While animal models are already used to study neuropsychiatric disorders (those diseases that typically impact cognitive function, emotion and mood), the translation to humans of the discoveries made has been difficult. This is because of the limited common methodologies applicable between species. However, Western has developed novel translational tools and approaches that enable sensitive and robust measurement of cognition, brain structure and function that are directly comparable across species and can be used to discover new therapeutic targets.
The Project
We will be integrating this cognitive assessment with imaging of brain structure and function to understand the mechanisms by which a risk factor, in this case modifiable life stress, influences AD-related decline. The resultant data will be integrated and disseminated using a new open-access neuroinformatics platform developed at Western (MouseBytes.ca), which will become a unique resource for open science investigations and set the standard for sharing of behavioural data across the world.

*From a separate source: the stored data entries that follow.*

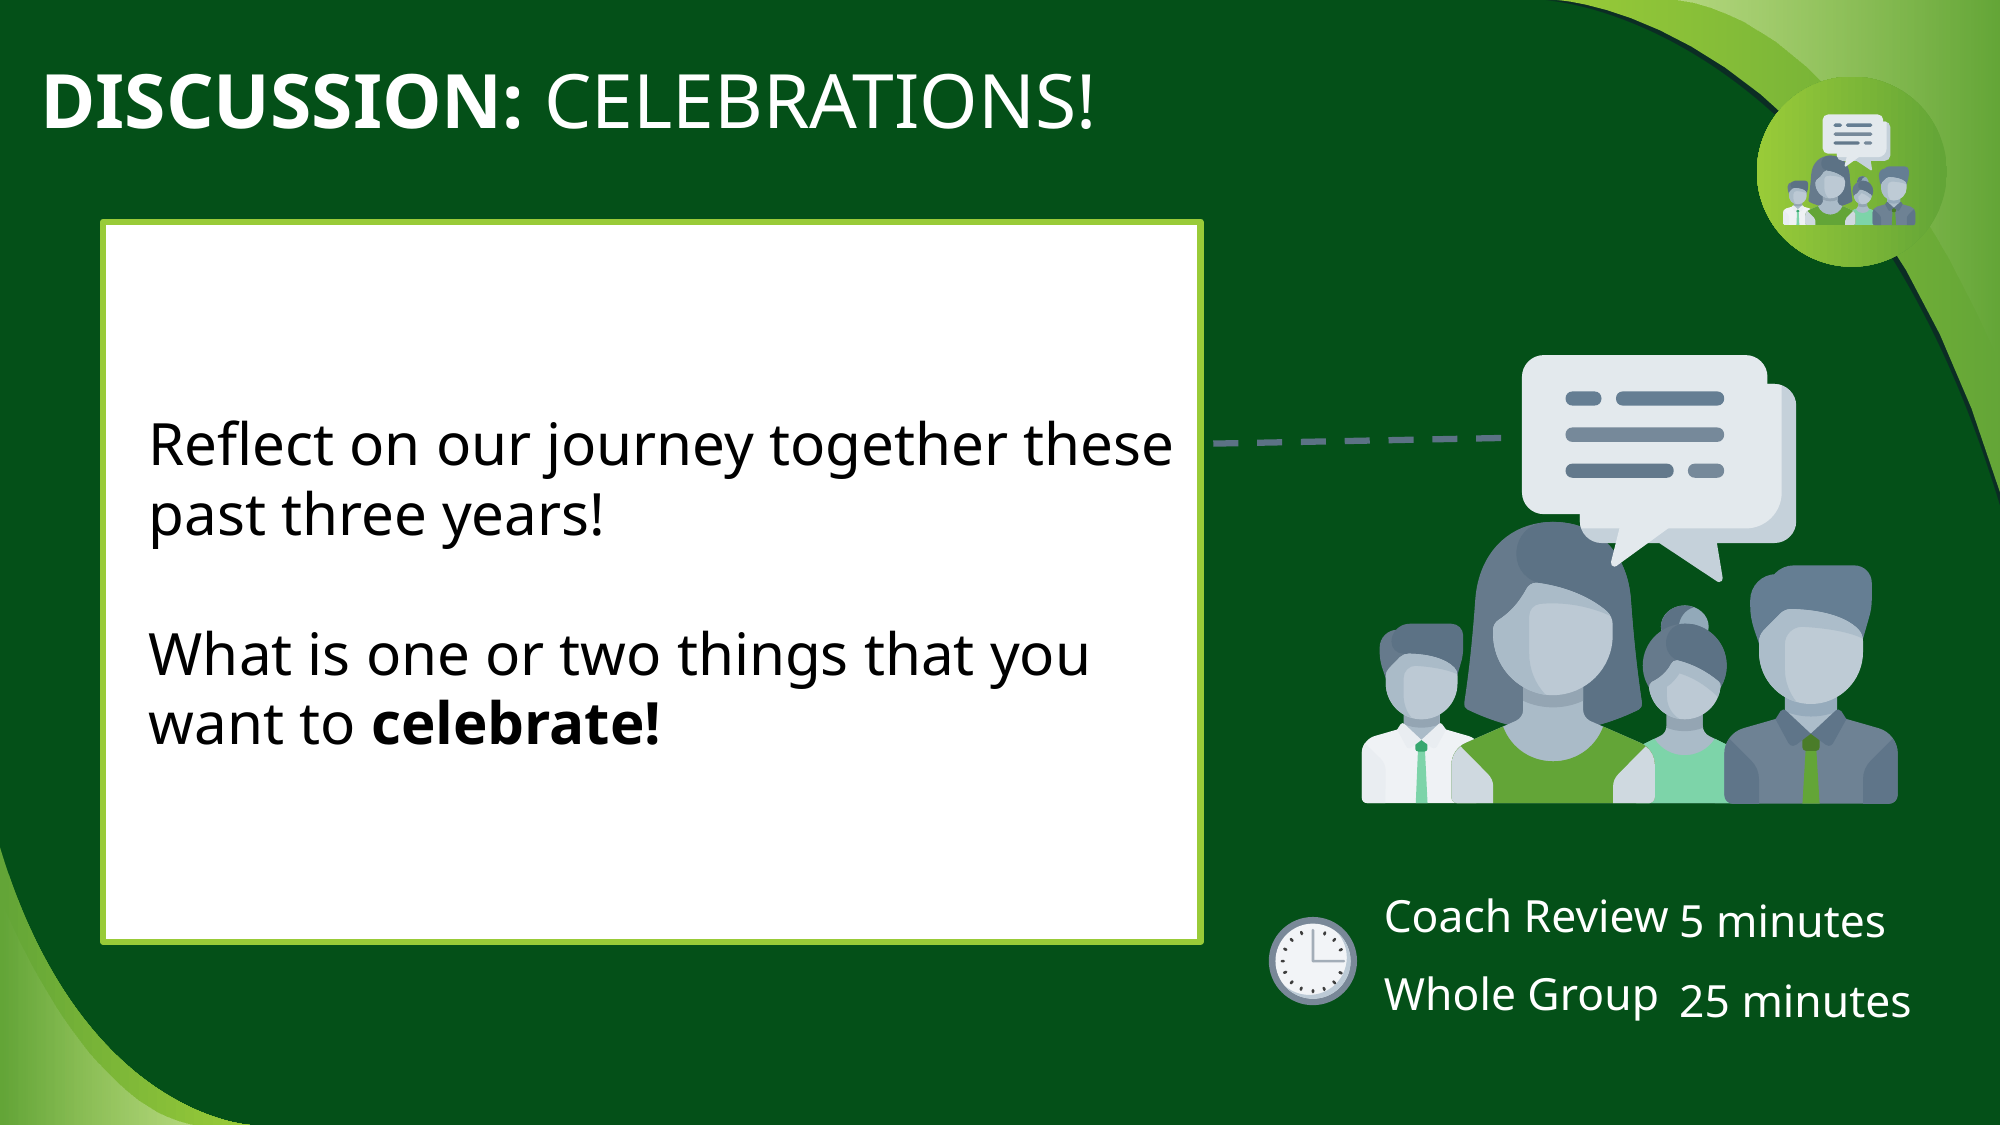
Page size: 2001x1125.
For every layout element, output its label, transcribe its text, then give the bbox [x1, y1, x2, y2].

list Reflect on our journey together these past three years! What is one or two things that you want to celebrate! [101, 220, 1203, 944]
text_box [1782, 114, 1916, 226]
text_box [1361, 521, 1516, 804]
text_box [1521, 354, 1898, 804]
text_box [1756, 76, 1947, 267]
text_box 5 minutes 25 minutes [1625, 874, 1938, 1019]
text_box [1268, 916, 1358, 1006]
title DISCUSSION: CELEBRATIONS! [25, 38, 1744, 177]
text_box Coach Review Whole Group [1330, 904, 1728, 1003]
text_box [1212, 437, 1519, 444]
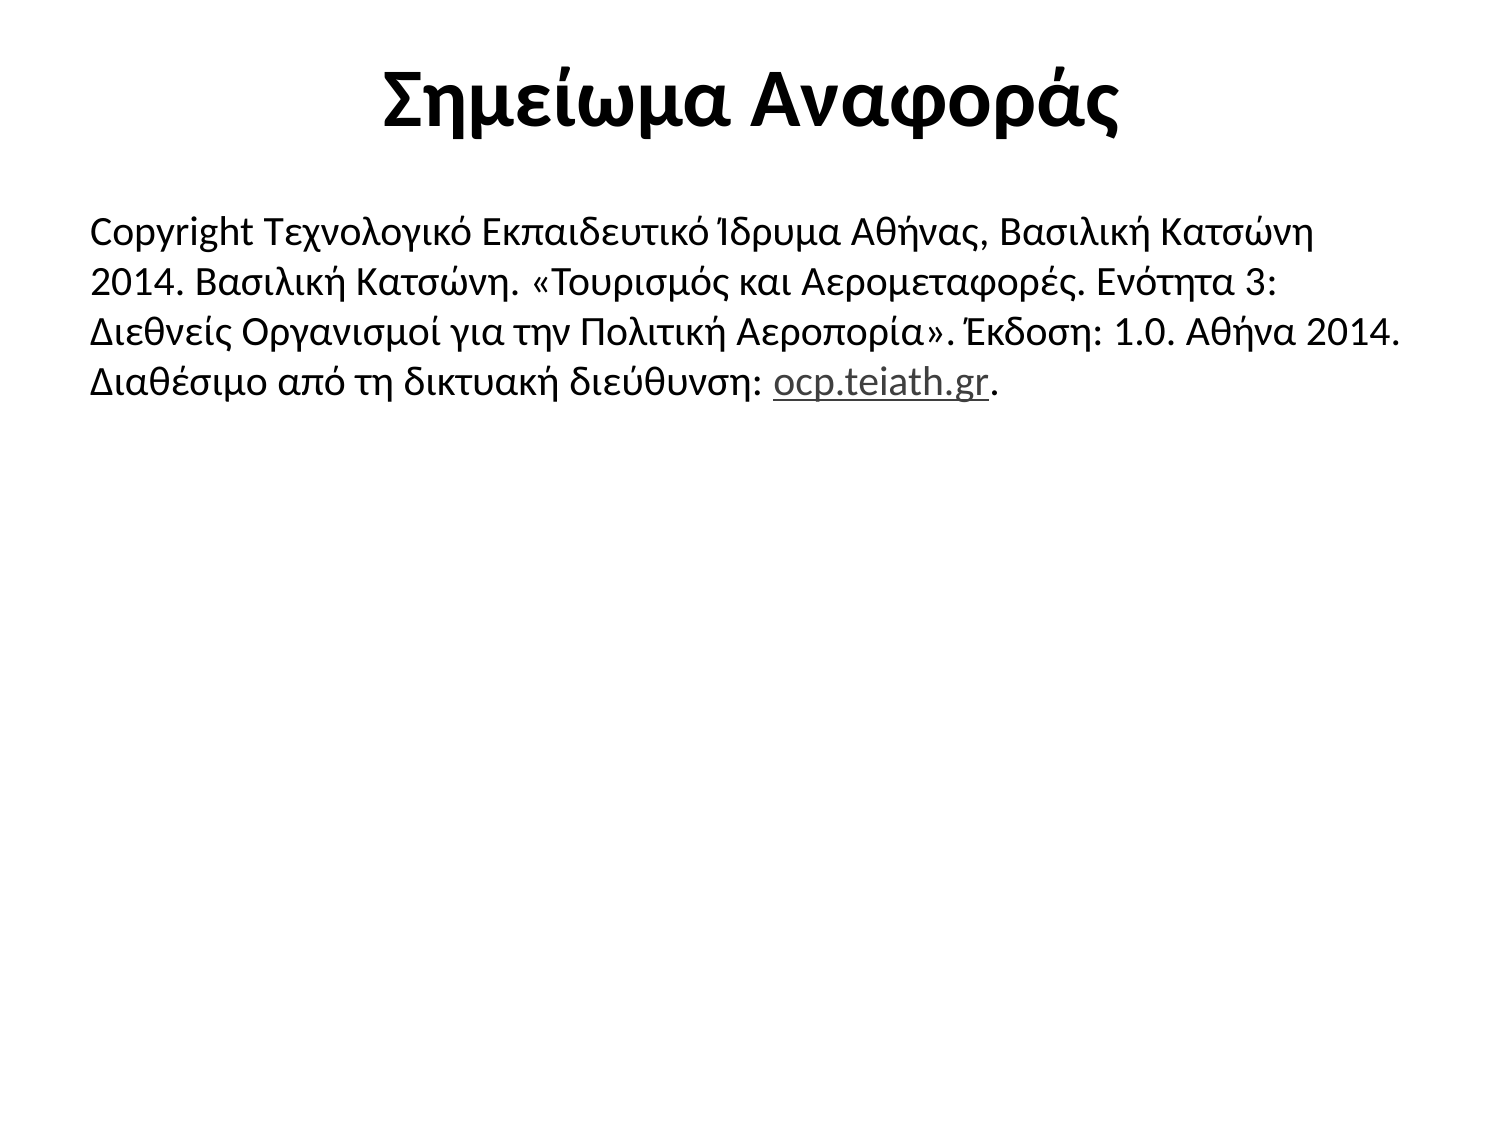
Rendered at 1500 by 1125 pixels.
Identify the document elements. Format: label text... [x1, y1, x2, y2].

list Copyright Τεχνολογικό Εκπαιδευτικό Ίδρυμα Αθήνας, Βασιλική Κατσώνη 2014. Βασιλική Κατσώνη. «Τουρισμός και Αερομεταφορές. Ενότητα 3: Διεθνείς Οργανισμοί για την Πολιτική Αεροπορία». Έκδοση: 1.0. Αθήνα 2014. Διαθέσιμο από τη δικτυακή διεύθυνση: ocp.teiath.gr. [75, 196, 1425, 1024]
title Σημείωμα Αναφοράς [76, 19, 1427, 169]
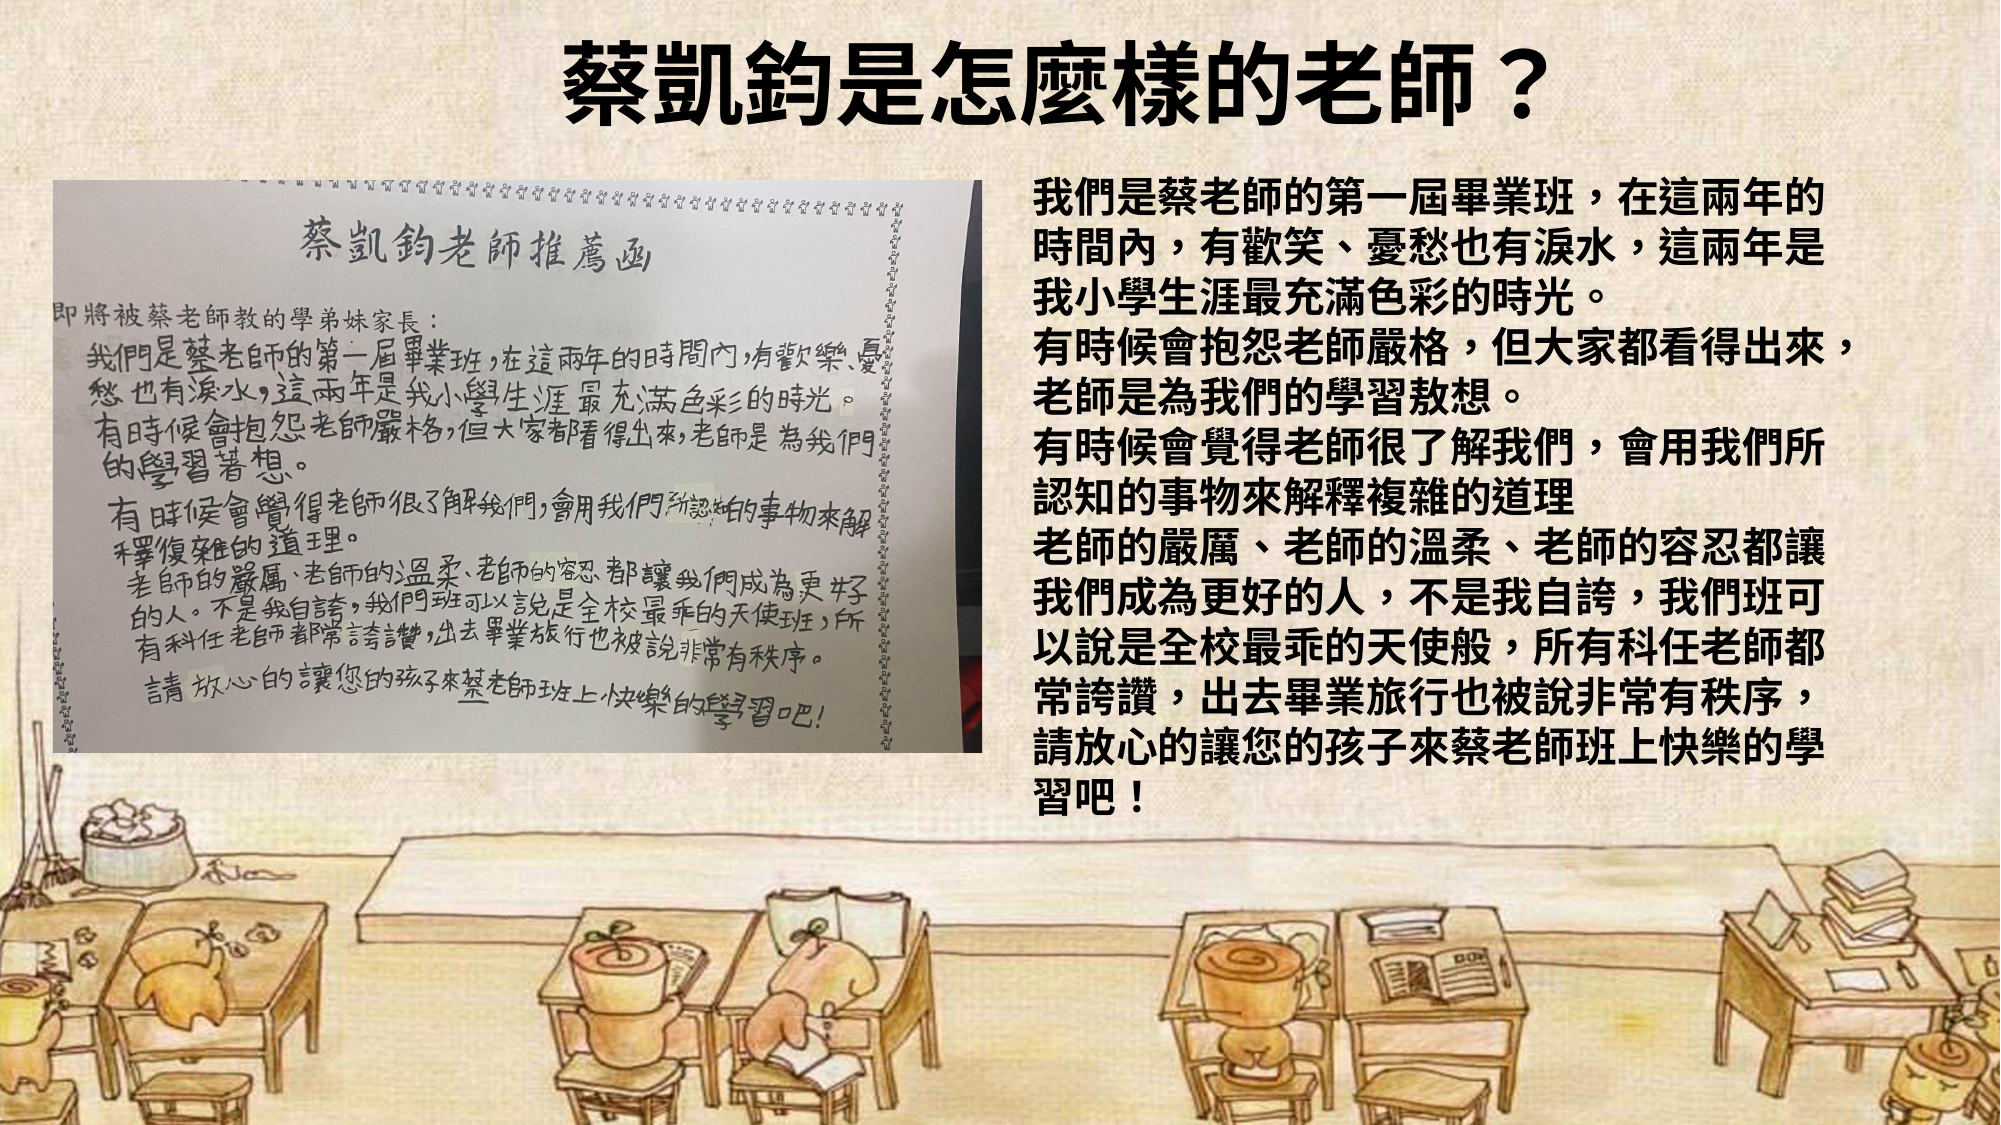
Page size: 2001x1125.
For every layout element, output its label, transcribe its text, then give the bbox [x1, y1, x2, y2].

picture [0, 0, 2000, 1125]
text_box 蔡凱鈞是怎麼樣的老師？ [804, 19, 1585, 144]
text_box 我們是蔡老師的第一屆畢業班，在這兩年的時間內，有歡笑、憂愁也有淚水，這兩年是我小學生涯最充滿色彩的時光。 有時候會抱怨老師嚴格，但大家都看得出來，老師是為我們的學習敖想。 有時候會覺得老師很了解我們，會用我們所認知的事物來解釋複雜的道理 老師的嚴厲、老師的溫柔、老師的容忍都讓我們成為更好的人，不是我自誇，我們班可以說是全校最乖的天使般，所有科任老師都常誇讚，出去畢業旅行也被說非常有秩序，請放心的讓您的孩子來蔡老師班上快樂的學習吧！ [1017, 162, 1845, 828]
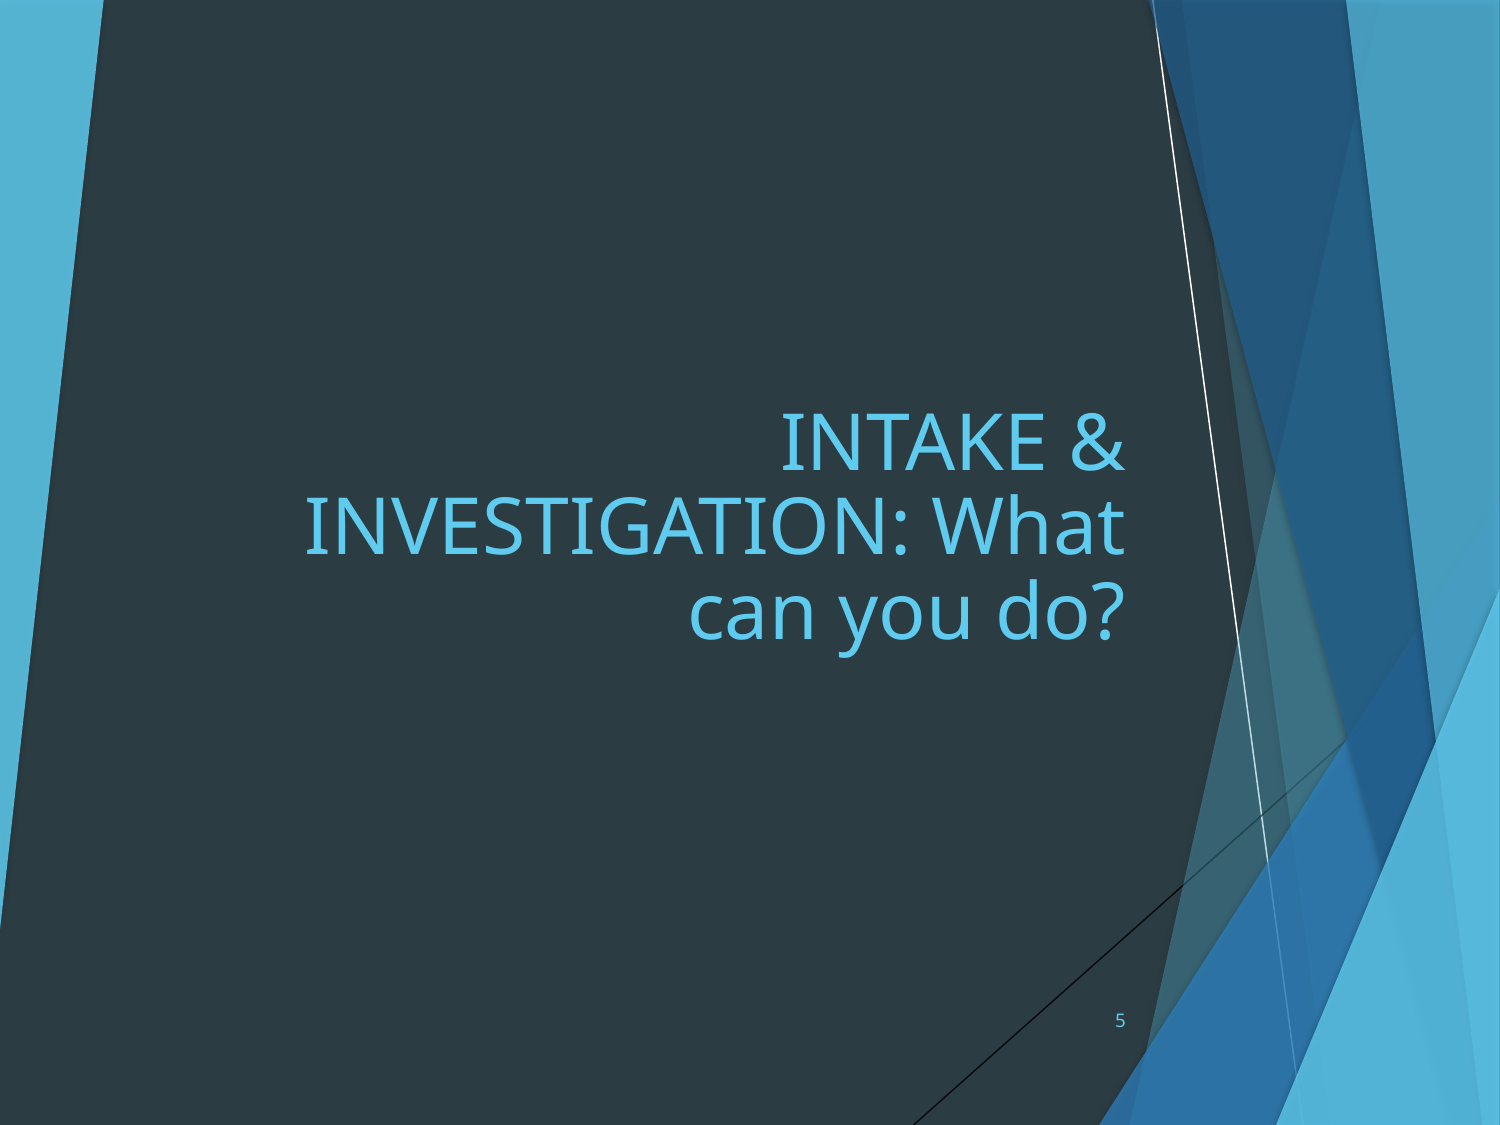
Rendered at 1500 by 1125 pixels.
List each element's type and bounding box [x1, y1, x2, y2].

text_box [0, 0, 1500, 1125]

We expect to find that AD-related structural and functional brain changes are worsened by this kind of stress, and that these changes also align with impairments to memory and attention. This integration of different kinds of data is intended to help us identify possible novel targets for future therapeutic approaches.
The Collaboration
The work leverages the recently approved new behavioural touchscreen facility at McGill's Douglas Mental Health University Institute, as well as expertise at Western University's Mouse Neurobehavioural Facility and Translational Cognitive Neuroscience Lab, touching on behaviour, brain structure, function and gene expression. It is bringing together broad, complementary expertise at the two institutions to extend our understanding of this brain disorder, supporting a comprehensive, inter-disciplinary approach to the research that would not be possible in any single lab.